Sorry, but that's rubbish. The practical heat limit for conventional light alloys is Mach 2.2, and flight profile management to mitigate sonic booms is a long-established art. The Mach 3+ Lockheed Blackbird spyplanes coped with the sonic boom issue all right; halving their cruising speed not only helps even more with that, but allows the use of cheap light alloys and carbon composites throughout.

I'd also take strong issue with your claims for the economics of near-orbital rocket speeds, but that is off-topic here.
 
I should have said: ECONOMICAL limit. As in: 747 succeeded, Concorde failed... on economics ground.

Makes little economic sense for civilian aircraft to try and fly beyond the sound barrier, or running straight into the heat barrier...
-Technically, yes, thank you Captain Obvious, it's feasible.
-For the military, too, it makes sense.
 
I should have said: ECONOMICAL limit. As in: 747 succeeded, Concorde failed... on economics ground.
Perhaps you haven't noticed, but Boom's principal strategy is to do better than Concorde in every area - technological, environmental and economical. Space tourism is a big enough market to attract several players already, it seems untenable to suggest there is no room for a little Mach 1.5 globetrotting squeezed in between.

→ What to work on: Restate the discussion of supersonic air travel starting with "I'd also take" and going on through "it makes sense.", substituting "speed of sound" for "sound barrier". Work only from the discussion of supersonic air travel above.

→ Supplied records:
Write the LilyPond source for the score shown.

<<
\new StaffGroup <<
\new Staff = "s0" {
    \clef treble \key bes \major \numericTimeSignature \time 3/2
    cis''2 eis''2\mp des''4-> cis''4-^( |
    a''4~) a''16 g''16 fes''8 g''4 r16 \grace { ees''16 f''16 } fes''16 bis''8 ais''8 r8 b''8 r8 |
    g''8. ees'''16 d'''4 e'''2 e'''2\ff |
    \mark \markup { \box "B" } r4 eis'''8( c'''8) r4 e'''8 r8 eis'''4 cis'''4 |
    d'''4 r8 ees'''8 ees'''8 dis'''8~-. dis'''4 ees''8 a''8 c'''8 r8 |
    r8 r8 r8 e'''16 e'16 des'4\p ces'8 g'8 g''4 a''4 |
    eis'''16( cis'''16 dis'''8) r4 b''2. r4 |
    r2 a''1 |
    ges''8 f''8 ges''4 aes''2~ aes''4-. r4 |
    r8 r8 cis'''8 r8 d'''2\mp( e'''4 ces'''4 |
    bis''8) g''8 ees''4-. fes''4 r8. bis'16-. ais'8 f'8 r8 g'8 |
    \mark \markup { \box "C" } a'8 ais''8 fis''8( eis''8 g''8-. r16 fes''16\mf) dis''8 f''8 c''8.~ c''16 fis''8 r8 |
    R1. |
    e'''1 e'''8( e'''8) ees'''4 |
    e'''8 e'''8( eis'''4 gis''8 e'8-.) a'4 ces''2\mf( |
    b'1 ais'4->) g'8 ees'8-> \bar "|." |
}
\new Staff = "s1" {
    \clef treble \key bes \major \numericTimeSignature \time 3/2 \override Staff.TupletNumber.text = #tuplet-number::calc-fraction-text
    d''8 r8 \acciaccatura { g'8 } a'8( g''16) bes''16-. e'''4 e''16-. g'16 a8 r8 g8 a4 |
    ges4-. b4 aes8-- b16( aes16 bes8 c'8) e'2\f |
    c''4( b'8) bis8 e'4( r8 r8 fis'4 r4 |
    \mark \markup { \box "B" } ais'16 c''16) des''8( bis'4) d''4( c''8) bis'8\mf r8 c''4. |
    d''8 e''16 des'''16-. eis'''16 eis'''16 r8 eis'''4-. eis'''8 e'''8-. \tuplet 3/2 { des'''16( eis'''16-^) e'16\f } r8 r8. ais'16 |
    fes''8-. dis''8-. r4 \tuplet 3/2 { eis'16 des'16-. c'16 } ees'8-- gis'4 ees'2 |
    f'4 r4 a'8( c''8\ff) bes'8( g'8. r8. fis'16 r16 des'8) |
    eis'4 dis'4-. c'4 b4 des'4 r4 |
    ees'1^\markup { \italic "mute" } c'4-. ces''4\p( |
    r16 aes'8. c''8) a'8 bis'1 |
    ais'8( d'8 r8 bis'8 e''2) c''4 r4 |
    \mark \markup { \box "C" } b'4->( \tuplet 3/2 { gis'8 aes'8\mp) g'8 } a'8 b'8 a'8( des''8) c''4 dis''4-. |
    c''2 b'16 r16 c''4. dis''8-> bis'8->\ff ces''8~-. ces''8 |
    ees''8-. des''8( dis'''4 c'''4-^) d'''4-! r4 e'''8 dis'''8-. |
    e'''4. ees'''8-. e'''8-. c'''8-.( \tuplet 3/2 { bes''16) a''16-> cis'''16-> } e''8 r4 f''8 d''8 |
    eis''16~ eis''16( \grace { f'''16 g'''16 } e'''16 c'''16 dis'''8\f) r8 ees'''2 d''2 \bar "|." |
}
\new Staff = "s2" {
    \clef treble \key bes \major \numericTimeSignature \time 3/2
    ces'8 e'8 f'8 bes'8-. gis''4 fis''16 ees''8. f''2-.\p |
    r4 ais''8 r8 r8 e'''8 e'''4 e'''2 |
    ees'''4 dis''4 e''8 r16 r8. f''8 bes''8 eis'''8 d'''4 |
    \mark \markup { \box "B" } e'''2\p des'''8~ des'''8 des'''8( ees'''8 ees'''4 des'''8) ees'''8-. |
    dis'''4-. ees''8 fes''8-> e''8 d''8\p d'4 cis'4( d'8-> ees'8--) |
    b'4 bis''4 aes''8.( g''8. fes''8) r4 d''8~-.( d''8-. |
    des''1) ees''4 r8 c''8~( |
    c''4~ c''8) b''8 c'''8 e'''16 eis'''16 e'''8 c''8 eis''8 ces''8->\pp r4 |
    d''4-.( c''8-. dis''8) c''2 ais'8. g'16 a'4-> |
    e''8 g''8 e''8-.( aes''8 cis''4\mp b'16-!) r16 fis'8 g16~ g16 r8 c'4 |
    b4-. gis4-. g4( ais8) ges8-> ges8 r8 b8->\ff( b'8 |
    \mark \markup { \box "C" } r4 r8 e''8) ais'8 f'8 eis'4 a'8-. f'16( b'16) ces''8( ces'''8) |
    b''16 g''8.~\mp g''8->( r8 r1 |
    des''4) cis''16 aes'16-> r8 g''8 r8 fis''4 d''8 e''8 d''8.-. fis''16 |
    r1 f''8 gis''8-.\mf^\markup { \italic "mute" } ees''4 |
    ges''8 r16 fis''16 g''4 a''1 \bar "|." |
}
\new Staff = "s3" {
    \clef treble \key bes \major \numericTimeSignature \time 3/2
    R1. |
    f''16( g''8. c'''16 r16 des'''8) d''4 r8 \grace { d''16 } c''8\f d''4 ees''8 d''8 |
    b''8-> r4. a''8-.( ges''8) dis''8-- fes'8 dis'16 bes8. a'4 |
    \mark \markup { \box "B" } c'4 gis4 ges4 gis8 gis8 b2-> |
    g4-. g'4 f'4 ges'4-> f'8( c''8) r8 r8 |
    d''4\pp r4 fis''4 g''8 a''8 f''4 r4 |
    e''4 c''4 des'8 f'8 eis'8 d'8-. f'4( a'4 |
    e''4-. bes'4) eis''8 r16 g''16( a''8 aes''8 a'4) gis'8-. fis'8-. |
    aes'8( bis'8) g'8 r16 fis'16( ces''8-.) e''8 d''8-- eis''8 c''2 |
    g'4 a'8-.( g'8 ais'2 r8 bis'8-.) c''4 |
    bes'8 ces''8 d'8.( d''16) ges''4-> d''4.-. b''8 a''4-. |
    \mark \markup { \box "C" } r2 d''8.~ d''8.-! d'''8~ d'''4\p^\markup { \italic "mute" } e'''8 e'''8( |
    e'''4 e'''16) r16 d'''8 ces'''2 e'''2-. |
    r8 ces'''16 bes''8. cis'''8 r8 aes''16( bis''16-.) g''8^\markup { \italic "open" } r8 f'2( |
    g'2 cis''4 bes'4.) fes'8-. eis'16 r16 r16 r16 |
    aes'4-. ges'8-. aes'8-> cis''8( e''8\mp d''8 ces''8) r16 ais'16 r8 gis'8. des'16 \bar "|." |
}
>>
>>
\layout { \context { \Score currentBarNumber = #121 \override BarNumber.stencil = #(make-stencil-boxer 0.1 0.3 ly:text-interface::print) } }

→ Task result:
I'd also take strong issue with your claims for the economics of near-orbital rocket speeds, but that is off-topic here.
 
I should have said: ECONOMICAL limit. As in: 747 succeeded, Concorde failed... on economics ground.

Makes little economic sense for civilian aircraft to try and fly beyond the speed of sound, or running straight into the heat barrier...
-Technically, yes, thank you Captain Obvious, it's feasible.
-For the military, too, it makes sense.